> [Exercise prompt] Reproduce every line of the data below verbatim, keeping the original characters, punctuation, and line order.

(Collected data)
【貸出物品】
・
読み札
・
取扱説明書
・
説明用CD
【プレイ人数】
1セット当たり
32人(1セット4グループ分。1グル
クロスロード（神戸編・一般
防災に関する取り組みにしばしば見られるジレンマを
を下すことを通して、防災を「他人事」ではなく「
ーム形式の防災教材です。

> [Final answer]
【貸出物品】
・
読み札
・
取扱説明書
・
説明用CD
【プレイ人数】
1セット当たり
32人(1セット4グループ分。1グル
クロスロード（神戸編・一般
防災に関する取り組みにしばしば見られるジレンマを
を下すことを通して、防災を「他人事」ではなく「
ーム形式の防災教材です。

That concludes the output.